Obviously, Calhoun’s fulsome defense of the South’s “peculiar institution” severely taints him in our modern eyes. Still, Read’s analysis of Calhoun’s position on slavery needs clarification. It is true that, even in his own time, Calhoun became infamous for his assertion during a Senate debate in 1837 that slavery was a “positive good” for the South. When he called slavery a positive good, however, he was not making a claim for the abstract moral goodness of slavery. Rather, he was, as he explained to William Cabell Rives in an exchange Read quotes, discussing the actual, practical results of slavery in the United States. Slavery, Calhoun maintained, had not resulted in the horrors the abolitionists claimed. Slavery had been a force for good for whites and blacks, he asserted. Indeed, Calhoun insisted that slavery was the best relationship between blacks and whites in the United States and was necessary to maintain social order. Slavery for Calhoun was a practical good because it maintained peace between the races, and to speak in abstract terms about the morality of slavery was only to invite slave revolts. His critics remained unconvinced, but Calhoun articulated the concerns of many slaveholders frightened by the 1831 Nat Turner slave revolt in Virginia.

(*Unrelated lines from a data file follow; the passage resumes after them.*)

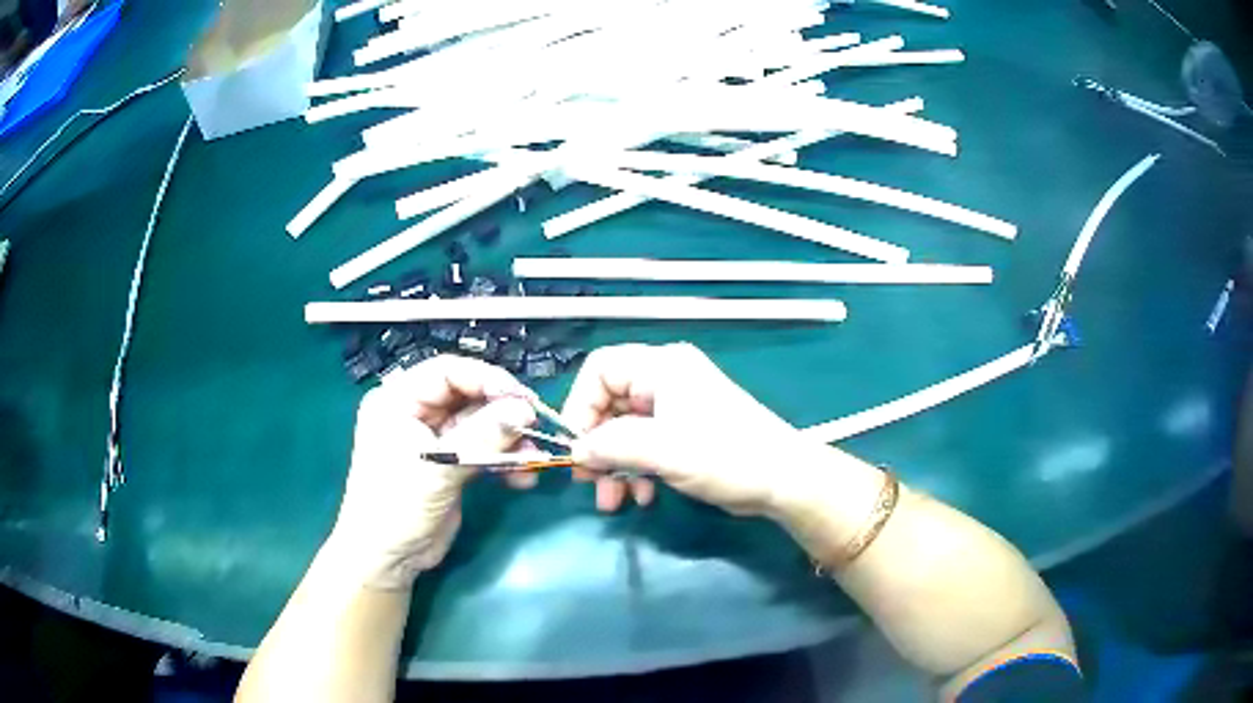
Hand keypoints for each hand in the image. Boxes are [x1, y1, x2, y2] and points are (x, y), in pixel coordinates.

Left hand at [329, 356, 536, 589]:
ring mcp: (433, 439)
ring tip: (533, 459)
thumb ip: (483, 436)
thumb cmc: (397, 507)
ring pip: (480, 424)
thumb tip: (526, 410)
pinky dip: (503, 460)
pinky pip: (482, 449)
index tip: (522, 399)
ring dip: (509, 440)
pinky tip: (522, 477)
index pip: (447, 372)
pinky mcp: (449, 463)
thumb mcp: (438, 469)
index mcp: (398, 400)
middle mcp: (415, 413)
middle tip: (536, 428)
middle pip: (468, 397)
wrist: (388, 559)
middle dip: (503, 413)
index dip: (487, 380)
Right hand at [563, 343, 823, 516]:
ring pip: (626, 430)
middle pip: (611, 404)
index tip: (576, 446)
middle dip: (599, 446)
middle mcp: (667, 379)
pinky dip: (638, 470)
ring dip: (616, 465)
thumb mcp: (663, 450)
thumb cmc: (725, 455)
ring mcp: (678, 406)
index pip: (600, 369)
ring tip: (614, 500)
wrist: (782, 480)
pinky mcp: (687, 432)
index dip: (580, 405)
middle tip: (589, 481)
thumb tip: (576, 451)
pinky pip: (647, 445)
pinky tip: (643, 497)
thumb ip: (611, 446)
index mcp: (661, 366)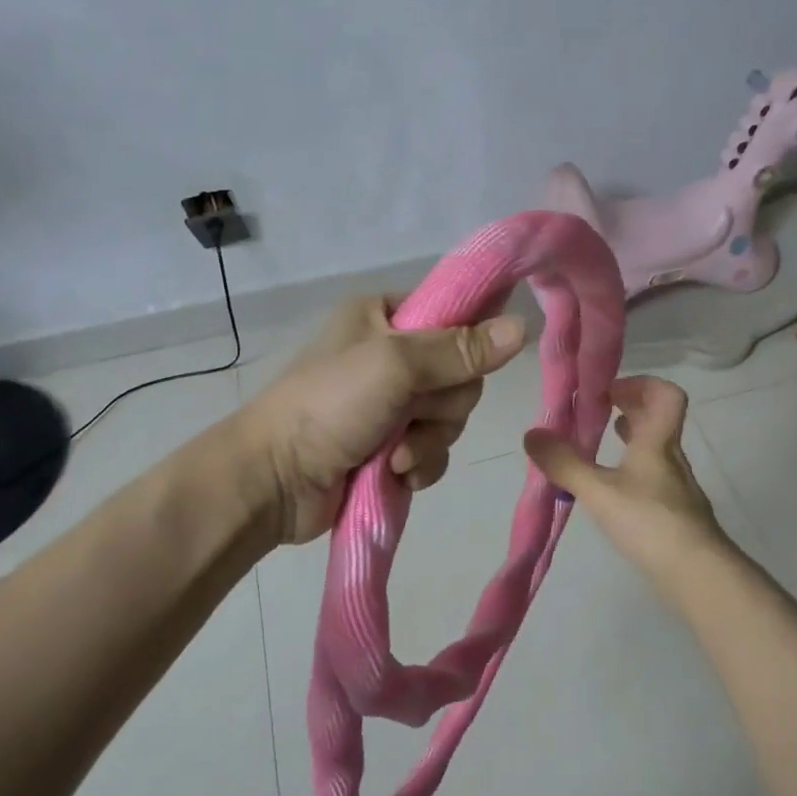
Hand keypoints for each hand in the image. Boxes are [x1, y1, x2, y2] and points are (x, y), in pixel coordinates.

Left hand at [241, 295, 527, 544]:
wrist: (273, 481)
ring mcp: (391, 404)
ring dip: (429, 441)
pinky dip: (420, 464)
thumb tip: (524, 326)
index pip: (453, 314)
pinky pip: (434, 450)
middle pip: (460, 375)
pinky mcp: (390, 446)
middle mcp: (391, 355)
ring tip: (395, 455)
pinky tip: (396, 475)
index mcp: (385, 316)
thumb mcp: (395, 365)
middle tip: (412, 413)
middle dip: (441, 405)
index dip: (469, 340)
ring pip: (450, 417)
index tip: (469, 363)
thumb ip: (460, 349)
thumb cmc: (328, 405)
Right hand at [523, 375, 733, 590]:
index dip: (641, 384)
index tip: (609, 391)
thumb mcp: (599, 491)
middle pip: (659, 419)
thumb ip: (564, 463)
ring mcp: (676, 487)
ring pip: (655, 449)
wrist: (697, 574)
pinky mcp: (674, 514)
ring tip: (600, 444)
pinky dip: (632, 471)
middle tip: (599, 411)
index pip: (667, 395)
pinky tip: (613, 489)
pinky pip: (652, 477)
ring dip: (631, 439)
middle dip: (630, 408)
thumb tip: (531, 434)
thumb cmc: (650, 521)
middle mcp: (671, 458)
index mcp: (658, 442)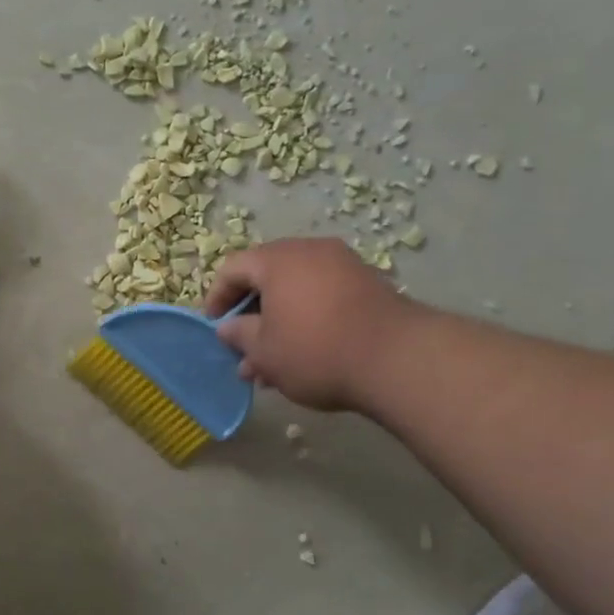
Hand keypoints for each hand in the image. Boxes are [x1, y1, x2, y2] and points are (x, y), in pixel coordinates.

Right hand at [202, 238, 410, 411]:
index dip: (217, 298)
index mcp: (277, 259)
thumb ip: (239, 336)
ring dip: (278, 321)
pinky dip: (307, 318)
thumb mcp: (264, 351)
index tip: (214, 328)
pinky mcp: (369, 285)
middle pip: (266, 276)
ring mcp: (344, 265)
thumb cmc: (315, 350)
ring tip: (272, 363)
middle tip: (243, 348)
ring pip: (296, 290)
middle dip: (250, 314)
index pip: (233, 268)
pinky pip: (323, 296)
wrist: (398, 360)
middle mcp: (310, 251)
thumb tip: (228, 328)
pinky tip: (305, 355)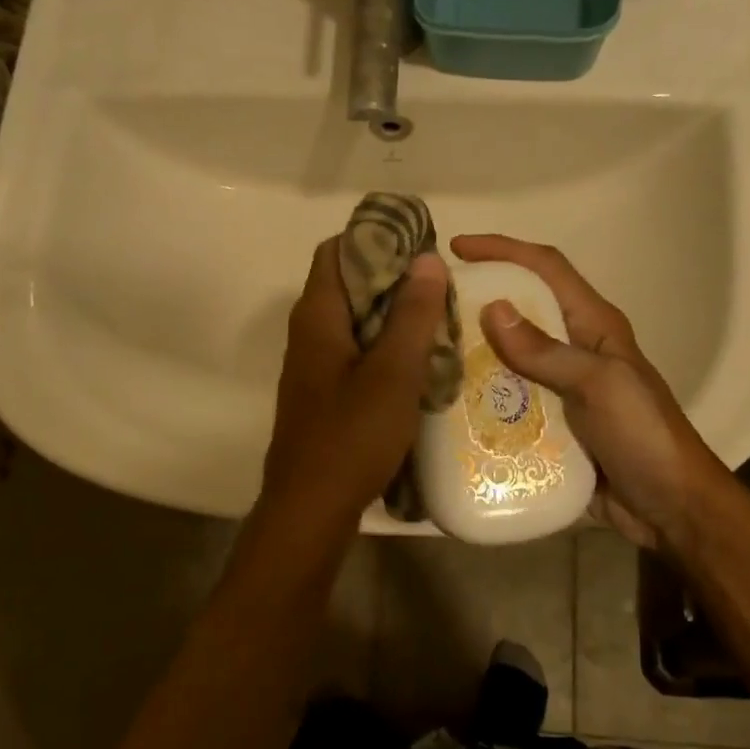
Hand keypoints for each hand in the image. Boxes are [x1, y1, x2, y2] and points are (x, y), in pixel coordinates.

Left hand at [257, 237, 449, 531]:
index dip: (376, 240)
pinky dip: (385, 346)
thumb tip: (427, 259)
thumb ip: (412, 314)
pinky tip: (419, 362)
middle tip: (440, 286)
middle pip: (348, 284)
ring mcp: (315, 365)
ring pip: (355, 321)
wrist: (311, 508)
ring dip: (393, 315)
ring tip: (438, 319)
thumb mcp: (393, 372)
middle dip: (394, 278)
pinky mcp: (325, 393)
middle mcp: (309, 332)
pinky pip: (356, 352)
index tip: (421, 247)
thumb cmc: (352, 436)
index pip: (337, 251)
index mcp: (317, 316)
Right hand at [448, 234, 734, 554]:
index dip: (504, 250)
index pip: (546, 269)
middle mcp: (573, 349)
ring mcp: (560, 389)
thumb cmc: (644, 436)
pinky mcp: (549, 425)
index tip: (457, 247)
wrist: (669, 507)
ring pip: (506, 359)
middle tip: (430, 308)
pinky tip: (448, 407)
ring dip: (472, 355)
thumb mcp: (601, 386)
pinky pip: (506, 402)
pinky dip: (480, 399)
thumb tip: (492, 309)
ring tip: (428, 356)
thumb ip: (548, 351)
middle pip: (519, 311)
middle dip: (477, 303)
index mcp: (593, 325)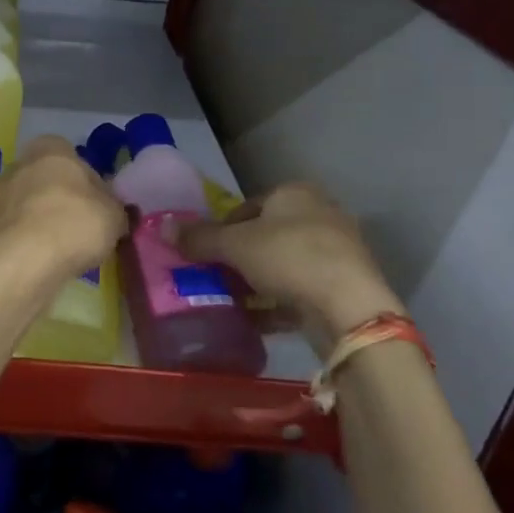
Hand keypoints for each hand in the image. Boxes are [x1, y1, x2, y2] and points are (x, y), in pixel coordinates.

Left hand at [0, 136, 126, 282]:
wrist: (27, 259)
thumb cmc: (76, 222)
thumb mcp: (114, 214)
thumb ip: (114, 207)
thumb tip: (113, 210)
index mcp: (50, 148)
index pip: (71, 155)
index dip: (86, 178)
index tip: (97, 203)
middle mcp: (20, 163)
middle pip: (46, 178)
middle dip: (61, 197)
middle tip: (81, 225)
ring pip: (28, 203)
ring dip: (42, 219)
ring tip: (63, 247)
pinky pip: (16, 227)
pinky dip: (28, 238)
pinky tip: (43, 258)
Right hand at [166, 182, 402, 353]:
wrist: (351, 307)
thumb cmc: (289, 258)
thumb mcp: (234, 246)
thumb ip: (199, 238)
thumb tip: (163, 227)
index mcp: (295, 193)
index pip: (247, 206)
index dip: (223, 229)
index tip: (209, 254)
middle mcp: (321, 213)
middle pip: (267, 235)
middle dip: (242, 258)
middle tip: (221, 278)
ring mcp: (339, 249)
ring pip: (286, 263)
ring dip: (261, 281)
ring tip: (239, 302)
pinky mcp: (348, 283)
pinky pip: (304, 288)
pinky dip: (282, 301)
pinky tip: (263, 320)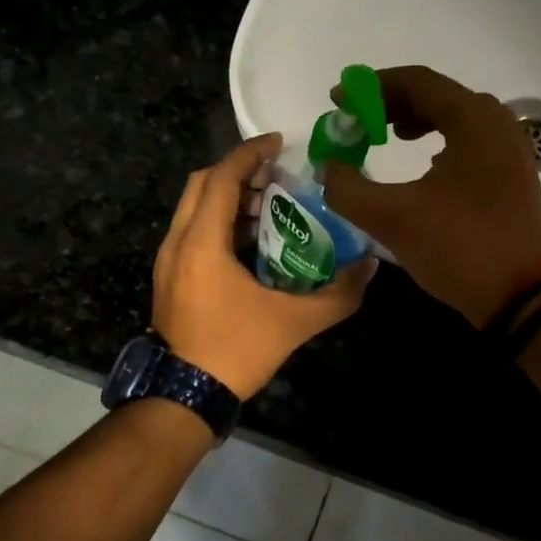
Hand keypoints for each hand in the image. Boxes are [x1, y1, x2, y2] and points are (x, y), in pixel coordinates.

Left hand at [153, 133, 374, 399]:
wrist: (184, 397)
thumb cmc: (235, 352)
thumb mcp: (294, 323)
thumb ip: (338, 295)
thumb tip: (372, 269)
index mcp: (202, 242)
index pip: (223, 178)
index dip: (250, 154)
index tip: (279, 142)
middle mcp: (177, 242)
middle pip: (202, 184)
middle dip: (238, 171)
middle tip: (276, 173)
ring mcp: (168, 261)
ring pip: (193, 208)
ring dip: (228, 197)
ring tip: (269, 205)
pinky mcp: (168, 278)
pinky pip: (191, 231)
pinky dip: (218, 222)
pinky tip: (250, 243)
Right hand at [323, 66, 540, 326]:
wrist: (521, 296)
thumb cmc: (458, 248)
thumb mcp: (392, 219)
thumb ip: (348, 189)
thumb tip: (327, 168)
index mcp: (473, 120)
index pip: (417, 82)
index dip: (371, 88)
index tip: (339, 102)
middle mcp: (498, 122)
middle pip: (438, 94)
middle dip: (392, 103)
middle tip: (359, 122)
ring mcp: (512, 147)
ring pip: (457, 116)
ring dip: (418, 120)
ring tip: (387, 137)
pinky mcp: (515, 172)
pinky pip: (472, 138)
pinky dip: (442, 139)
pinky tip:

As Read points out, Calhoun’s views here were also shaped by the Haitian Revolution, which had “culminated in the abolition of slavery and a violent race war.”

Read rightly observes that Calhoun’s position moved away from earlier Southern views that were critical of the practices of slavery. He conflates, however, Calhoun’s discussion of the practical effects of slavery with abstract moral claims, linking Calhoun’s intransigence on slavery to a biological theory of racial inferiority. But Read’s evidence, while suggestive, is inconclusive and unpersuasive.

When placed in broader context, Calhoun’s argument regarding slavery functioned in a similar fashion to his argument for nullification—as a mean between extremes. On the one hand, earlier antislavery positions in the South, as historian Joanne Pope Melish has shown, used Lockean environmentalism to argue that African Americans would prosper once freed from the restrictions of slavery. On the other hand, a new biological theory of race emerged in antebellum America, positing the biological inferiority of Africans and thus justifying their enslavement or subservient position in society. Calhoun tried to locate himself between both positions by arguing that slavery had produced good effects while not claiming that blacks were biologically inferior to whites. This was an instance of a politician positioning himself to attract the most support in a society in which slavery and race were major economic and political concerns.

Read’s Majority Rule versus Consensus ultimately finds Calhoun’s argumentation unsatisfying and unhelpful for modern political problems. In the last chapter Read provides numerous examples of the difficulties in applying Calhoun’s consensus model to republican systems elsewhere in the world, particularly in South Africa, Yugoslavia, and Northern Ireland. He concludes: “Constitutional checks and institutional design can only do so much to limit the diseases to which democracy is subject. Beyond that point, the health of democracy depends upon the leaders we elect and the politics we ourselves practice.” In finding Calhoun’s theory lacking, Read leaves the reader in a dilemma Calhoun himself feared. Neither the party system nor the Madisonian extended republic combined with a supreme national government has protected American liberty (as understood by the Founding generation) adequately. Two solutions might be considered. First, the problem of scale, as philosopher Donald Livingston calls it, might indicate that the current republic is simply too large. Second, state sovereignty could be asserted more aggressively against claims of national sovereignty. And indeed, we have recently witnessed facets of such a politics in reaction to certain policies of the Obama administration. Yet both solutions led to secession once before in American history. Even with the tensions that Read identifies, Calhoun’s theoretical efforts, shorn of the connection to slavery and race, might still be instructive for those who value both union and liberty.